PREZENTOWANY TEKST ▸
◇ ◇ ◇ ◇

Przejdź do treści

udostępnij:

Kategorie

Skarbowe obligacje indeksowane inflacją. Czy to dobra alternatywa dla tradycyjnych obligacji – opinie

Udostępnij

W ofercie obligacji skarbowych możesz znaleźć obligacje indeksowane inflacją. Czy to bezpieczna inwestycja dla inwestorów indywidualnych? Czym się charakteryzują obligacje indeksowane? Czy można je traktować jako alternatywę dla tradycyjnych obligacji? Zapytaliśmy o opinię analityków.


Czym są obligacje indeksowane inflacją?

Obligacje indeksowane inflacją, zwane także obligacjami indeksowanymi, charakteryzują się dwiema cechami. Wysokość płatności kuponowych jest zmienna i zależy od wysokości stopy inflacji. Mówiąc prościej, oprocentowanie obligacji indeksowanych nie jest stałe.

Jak wskazuje Wojciech Bartosik, analityk Domu Maklerskiego Michael/Ström, można powiedzieć, że stopa inflacji zastępuje stopę WIBOR czy LIBOR, na których oparte jest oprocentowanie tradycyjnych obligacji. Ponadto, wypłata kapitału przy zapadalności obligacji indeksowanych zostaje urealniona o wysokość stopy inflacji podczas całego okresu kredytowania.

Obligacje indeksowane najczęściej są emitowane przez rządy państw. Natomiast korporacyjne obligacje indeksowane należą do rzadkości. Jeśli się takie zdarzają, to zazwyczaj ich emitentami są międzynarodowe instytucje.

◇ ◇ ◇ ◇

ZBIÓR DANYCH ▸

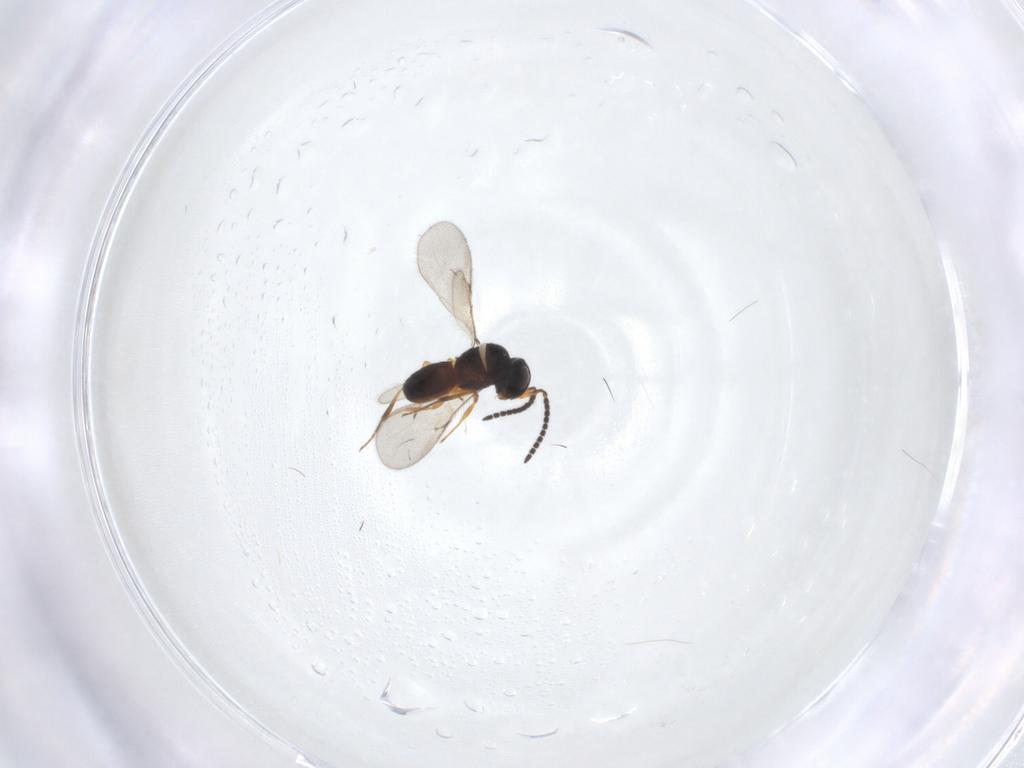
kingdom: Animalia
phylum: Arthropoda
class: Insecta
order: Hymenoptera
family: Scelionidae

◇ ◇ ◇ ◇

ZADANIA DO ĆWICZENIA ▸
[1] Należy wypisać wszystkie pytania zawarte w akapicie tekstu o obligacjach indeksowanych, który zaczyna się od słów „W ofercie obligacji skarbowych”.
[2] Proszę przepisać dosłownie fragment tekstu o obligacjach indeksowanych zawarty między słowami "Czym są obligacje" a słowami "nie jest stałe.", włącznie z nimi.
Dane pochodzą z innego źródła niż prezentowany tekst.

ODPOWIEDZI DO ĆWICZENIA ▸
[1]
- Czy to bezpieczna inwestycja dla inwestorów indywidualnych?
- Czym się charakteryzują obligacje indeksowane?
- Czy można je traktować jako alternatywę dla tradycyjnych obligacji?

[2]
Czym są obligacje indeksowane inflacją?

Obligacje indeksowane inflacją, zwane także obligacjami indeksowanymi, charakteryzują się dwiema cechami. Wysokość płatności kuponowych jest zmienna i zależy od wysokości stopy inflacji. Mówiąc prościej, oprocentowanie obligacji indeksowanych nie jest stałe.